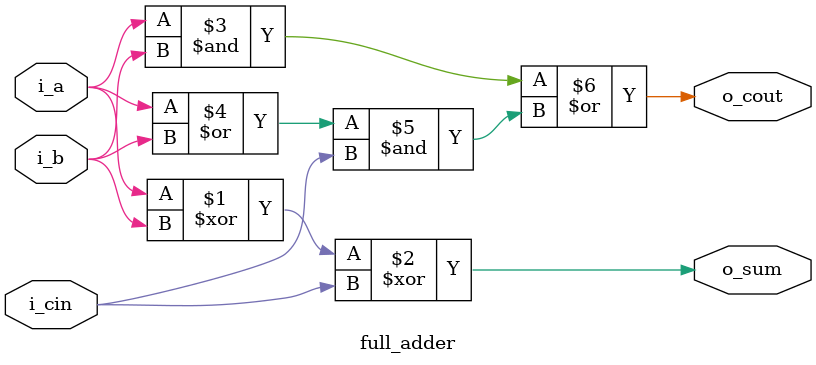
<source format=sv>
module full_adder
(
	input i_a,
	input i_b,
	input i_cin,

	output o_sum,
	output o_cout
);
	assign o_sum = i_a ^ i_b ^ i_cin;
	assign o_cout = (i_a & i_b) | ((i_a | i_b) & i_cin);

endmodule
</source>
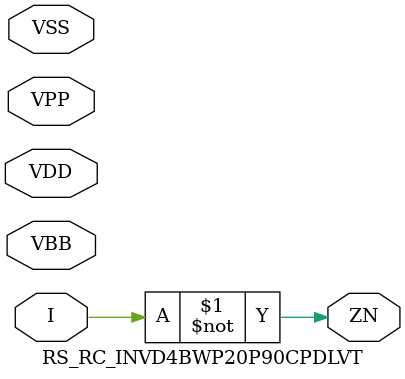
<source format=v>

`timescale 1ns / 1ps

module RC_OSC_50MHZ( O_OSC, VR12, VDD18, VSS18, CAL, IB_COP, PD, RSTB, VDDC, BGR, RSV );
    output O_OSC;
    inout VR12;
    inout VDD18;
    inout VSS18;
    inout VDDC;

    input [5:0]  CAL;
    input [1:0]  IB_COP;
    input PD;
    input RSTB;
    input [2:0]  BGR;
    input [2:0]  RSV;
  
    wire O_OSC_w;

//
// Not supportted: 
// BGR, IB_COP, CAL, RSV;
// VR12;    
 
reg OUT_r;

 parameter onecycle = 20; // fclk=50MHz(20n)
 parameter LOCKINGTIME = 20000;      // LOCK time is 20usec


initial OUT_r =0;

wire PD_w;
buf #LOCKINGTIME (PD_w, PD | ~RSTB);

always  begin
     #(0.5*onecycle); OUT_r = (0 && ~PD_w);
     #(0.5*onecycle); OUT_r = (1 && ~PD_w);
end 

assign O_OSC_w = OUT_r && ~PD && RSTB;
    RS_RC_INVD4BWP20P90CPDLVT  I36( O_OSC_w, O_OSC, VDDC, VSS18, VDDC, VSS18 );

endmodule

module RS_RC_INVD4BWP20P90CPDLVT (I, ZN, VDD, VSS, VPP, VBB);
    inout VDD;
    inout VSS;
    inout VPP;
    inout VBB;
    input I;
    output ZN;
    not (ZN, I);
  specify
    (I => ZN) = (0, 0);
  endspecify
endmodule


</source>
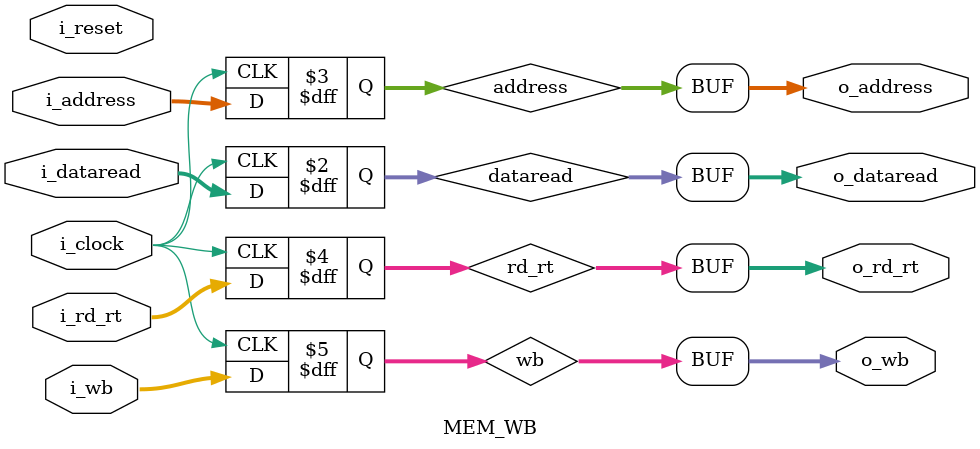
<source format=v>
`timescale 1ns / 1ps


module MEM_WB
    #(  //PARAMETERS
        parameter DATA_WIDTH = 32
    )
    (   //INPUTS
        input                       i_clock,
        input                       i_reset,
        input [DATA_WIDTH - 1:0]    i_dataread,
        input [DATA_WIDTH - 1:0]    i_address,
        input [4:0]                 i_rd_rt,
        input [1:0]                 i_wb,
        //OUTPUTS
        output [DATA_WIDTH - 1:0]   o_dataread,
        output [DATA_WIDTH - 1:0]   o_address,
        output [4:0]                o_rd_rt,
        output [1:0]                o_wb
    );

    reg [DATA_WIDTH - 1:0]  dataread;
    reg [DATA_WIDTH - 1:0]  address;
    reg [4:0]               rd_rt;
    reg [1:0]               wb;

    assign o_dataread   = dataread;
    assign o_address    = address;
    assign o_rd_rt      = rd_rt;
    assign o_wb         = wb;

    always @(posedge i_clock) begin
        dataread    <= i_dataread;
        address     <= i_address;
        rd_rt       <= i_rd_rt;
        wb          <= i_wb;
    end
endmodule
</source>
#####
(Task objective) The whole listing above, line by line, needs to be copied exactly, except for any images.

(Exercise answer)
<source format=sv>
module full_adder
(
	input i_a,
	input i_b,
	input i_cin,

	output o_sum,
	output o_cout
);
	assign o_sum = i_a ^ i_b ^ i_cin;
	assign o_cout = (i_a & i_b) | ((i_a | i_b) & i_cin);

endmodule
</source>
<source format=v>

`timescale 1ns / 1ps

module RC_OSC_50MHZ( O_OSC, VR12, VDD18, VSS18, CAL, IB_COP, PD, RSTB, VDDC, BGR, RSV );
    output O_OSC;
    inout VR12;
    inout VDD18;
    inout VSS18;
    inout VDDC;

    input [5:0]  CAL;
    input [1:0]  IB_COP;
    input PD;
    input RSTB;
    input [2:0]  BGR;
    input [2:0]  RSV;
  
    wire O_OSC_w;

//
// Not supportted: 
// BGR, IB_COP, CAL, RSV;
// VR12;    
 
reg OUT_r;

 parameter onecycle = 20; // fclk=50MHz(20n)
 parameter LOCKINGTIME = 20000;      // LOCK time is 20usec


initial OUT_r =0;

wire PD_w;
buf #LOCKINGTIME (PD_w, PD | ~RSTB);

always  begin
     #(0.5*onecycle); OUT_r = (0 && ~PD_w);
     #(0.5*onecycle); OUT_r = (1 && ~PD_w);
end 

assign O_OSC_w = OUT_r && ~PD && RSTB;
    RS_RC_INVD4BWP20P90CPDLVT  I36( O_OSC_w, O_OSC, VDDC, VSS18, VDDC, VSS18 );

endmodule

module RS_RC_INVD4BWP20P90CPDLVT (I, ZN, VDD, VSS, VPP, VBB);
    inout VDD;
    inout VSS;
    inout VPP;
    inout VBB;
    input I;
    output ZN;
    not (ZN, I);
  specify
    (I => ZN) = (0, 0);
  endspecify
endmodule


</source>
<source format=v>
`timescale 1ns / 1ps


module MEM_WB
    #(  //PARAMETERS
        parameter DATA_WIDTH = 32
    )
    (   //INPUTS
        input                       i_clock,
        input                       i_reset,
        input [DATA_WIDTH - 1:0]    i_dataread,
        input [DATA_WIDTH - 1:0]    i_address,
        input [4:0]                 i_rd_rt,
        input [1:0]                 i_wb,
        //OUTPUTS
        output [DATA_WIDTH - 1:0]   o_dataread,
        output [DATA_WIDTH - 1:0]   o_address,
        output [4:0]                o_rd_rt,
        output [1:0]                o_wb
    );

    reg [DATA_WIDTH - 1:0]  dataread;
    reg [DATA_WIDTH - 1:0]  address;
    reg [4:0]               rd_rt;
    reg [1:0]               wb;

    assign o_dataread   = dataread;
    assign o_address    = address;
    assign o_rd_rt      = rd_rt;
    assign o_wb         = wb;

    always @(posedge i_clock) begin
        dataread    <= i_dataread;
        address     <= i_address;
        rd_rt       <= i_rd_rt;
        wb          <= i_wb;
    end
endmodule
</source>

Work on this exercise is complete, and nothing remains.